Project options are wide open and highly individuated. Past projects have included:
- podcasts
- data visualizations
- critical research articles over aspects of video gaming and human/computer interfaces
- interactive Flash texts
- and many others...
All projects must be approved by the instructor early in their development. All students must locate and analyze at least three critical works applicable to their topic during the course of the project.
Project Sequence and Grading:
- Design Plan (20% of project grade)
Students will construct a design plan based on the rhetorical elements identified in CDA that articulates the purpose and function of the corresponding multimedia text. Design plans help guide the design process, but they are not static recipes. They are evolving documents that shift to accommodate changes encountered during project development. They are also crucial for understanding the goals of the corresponding documents and how they are accomplished. This makes them indispensable for assessment purposes. Because of this, students will turn in final, revised design plans with their completed multimedia texts. Excellent design plans will account thoroughly for all of the rhetorical elements established in CDA and present a coherent narrative rather than a collection of disconnected parts. Excellent design plans also will reflect the corresponding finished multimedia text, and be in a finished, polished format, including appropriate grammar and mechanics. - Annotated Bibliography (10% of project grade)

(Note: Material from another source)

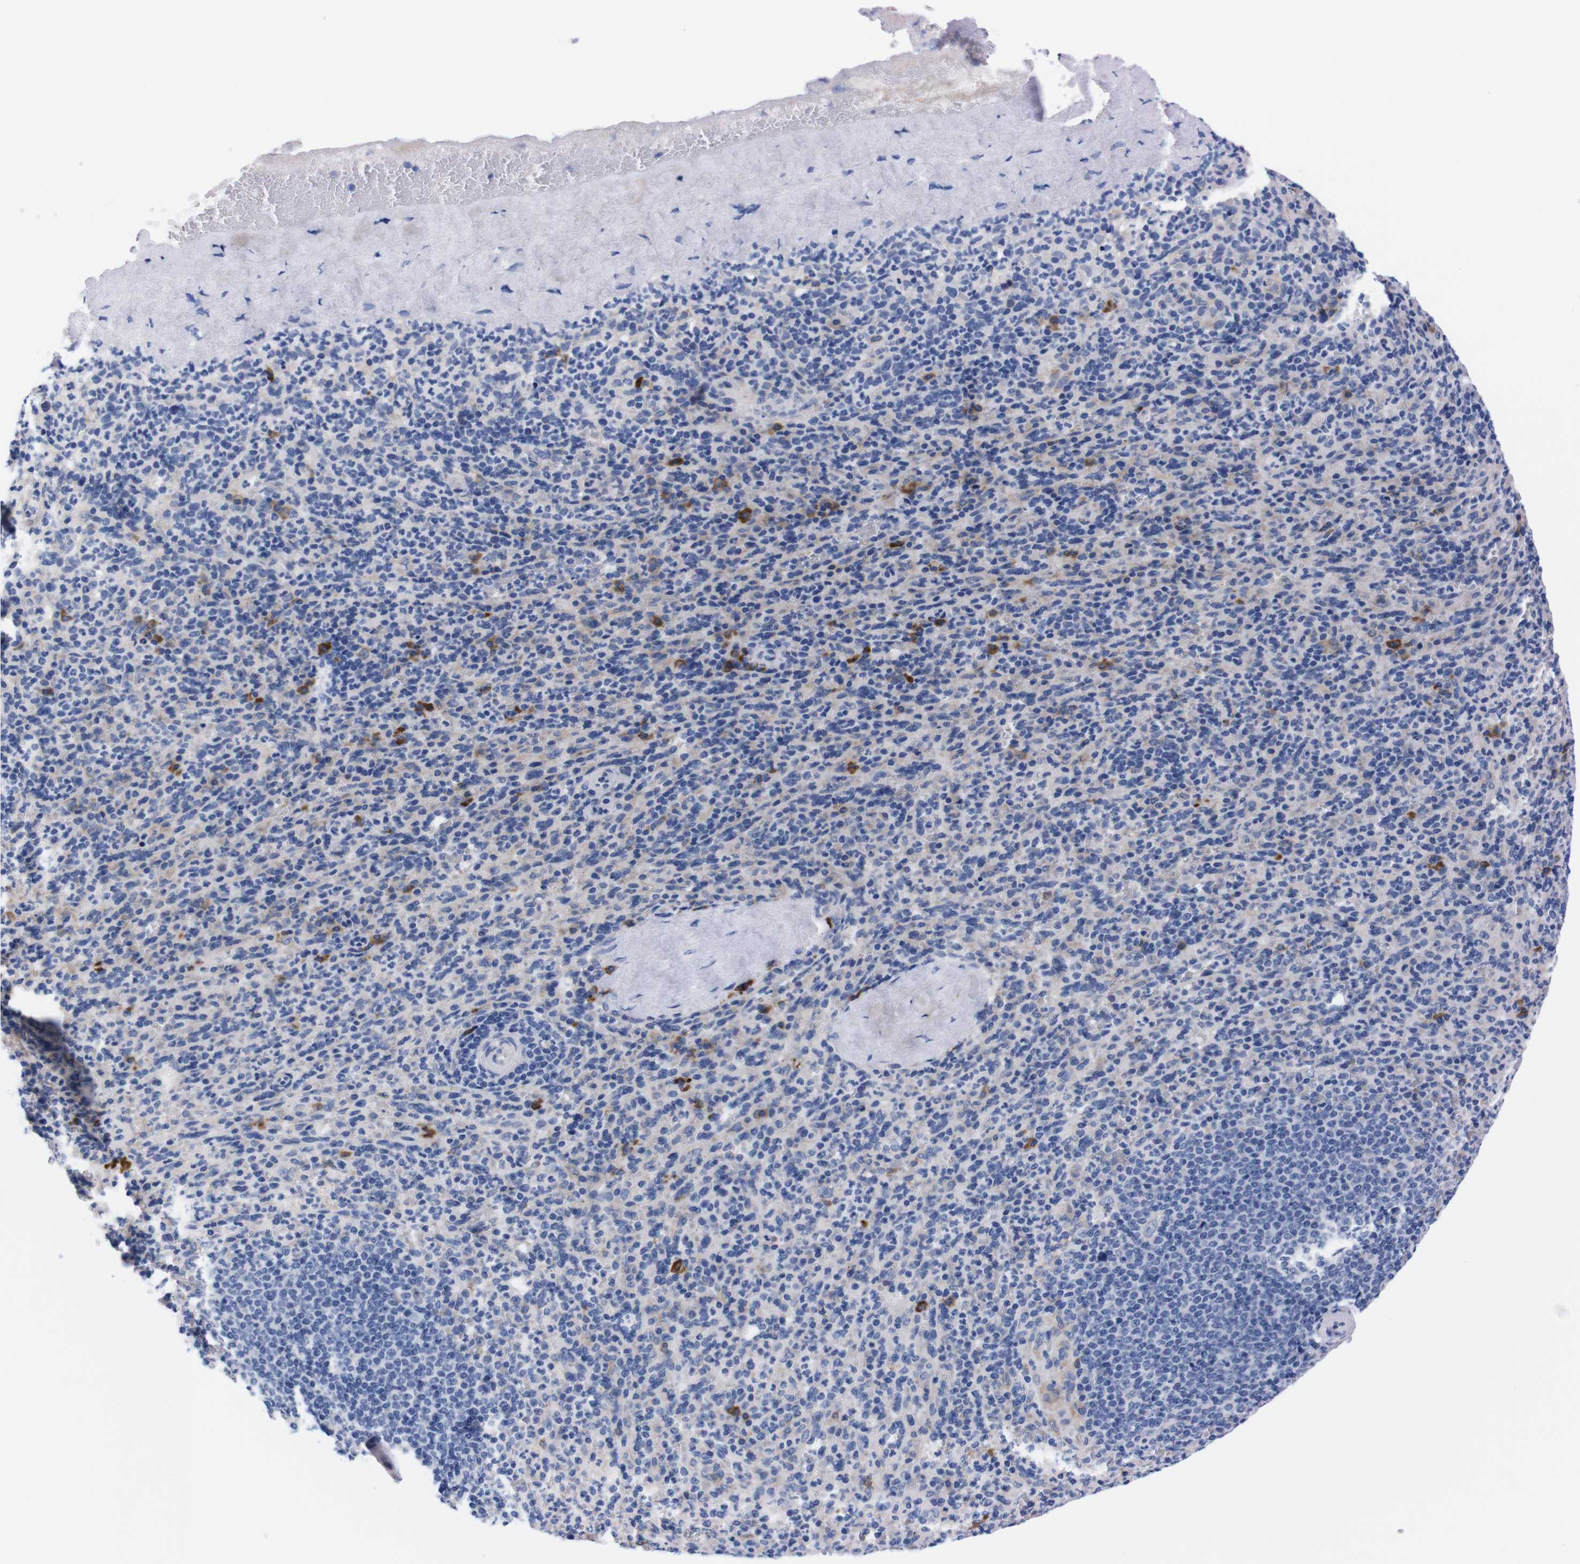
{"staining": {"intensity": "strong", "quantity": "<25%", "location": "cytoplasmic/membranous"}, "tissue": "spleen", "cell_type": "Cells in red pulp", "image_type": "normal", "snomed": [{"axis": "morphology", "description": "Normal tissue, NOS"}, {"axis": "topography", "description": "Spleen"}], "caption": "DAB (3,3'-diaminobenzidine) immunohistochemical staining of normal human spleen displays strong cytoplasmic/membranous protein positivity in approximately <25% of cells in red pulp. Using DAB (3,3'-diaminobenzidine) (brown) and hematoxylin (blue) stains, captured at high magnification using brightfield microscopy.", "gene": "NEBL", "patient": {"sex": "male", "age": 36}}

Each student will produce an annotated bibliography covering the three or more critical works he/she analyzes during the course of the project. Each annotated bibliography entry will contain three components: a citation of the work in a standard format (MLA, APA, Chicago, AP, etc.); one solid, well-written paragraph summarizing the work; one solid, well-written paragraph explicating how the work shaped the production of the student's project materials. Excellent annotated bibliographies will use one citation format consistently and correctly, and include useful, correct summaries and insightful, clear explications of the works' impacts on the project. - Final Project Presentation (10% of project grade)
Each student will present his/her final multimedia text to the class, explaining its purpose and function. Presentations will last approximately 10 minutes. Excellent presentations will incorporate techniques discussed in class readings. Excellent final presentations will be on time, and be rehearsed and polished. - Final Multimedia Text (50% of project grade)

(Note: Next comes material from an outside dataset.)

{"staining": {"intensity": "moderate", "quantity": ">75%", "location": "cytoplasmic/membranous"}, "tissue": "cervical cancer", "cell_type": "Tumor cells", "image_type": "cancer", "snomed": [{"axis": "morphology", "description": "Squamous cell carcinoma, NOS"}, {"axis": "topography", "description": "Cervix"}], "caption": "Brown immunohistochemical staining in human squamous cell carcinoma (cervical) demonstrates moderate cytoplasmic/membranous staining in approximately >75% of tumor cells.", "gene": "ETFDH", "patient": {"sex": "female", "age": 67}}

Students will complete individual multimedia texts. Texts are highly individuated for each student. Because of this, each student and the instructor will collaboratively determine how the corresponding project should be assessed. Excellent multimedia texts will fulfill the requirements established by the student and instructor. - Postmortem (10% of project grade)
(The postmortem form is available here.)
Students will produce a reflective postmortem that provides insight into their process of creation. Excellent postmortems will account thoroughly for all sections of the postmortem form, thereby providing valuable insight into project development, successes, challenges, and lessons learned. Excellent postmortems will be in a finished, polished format, including appropriate grammar and mechanics.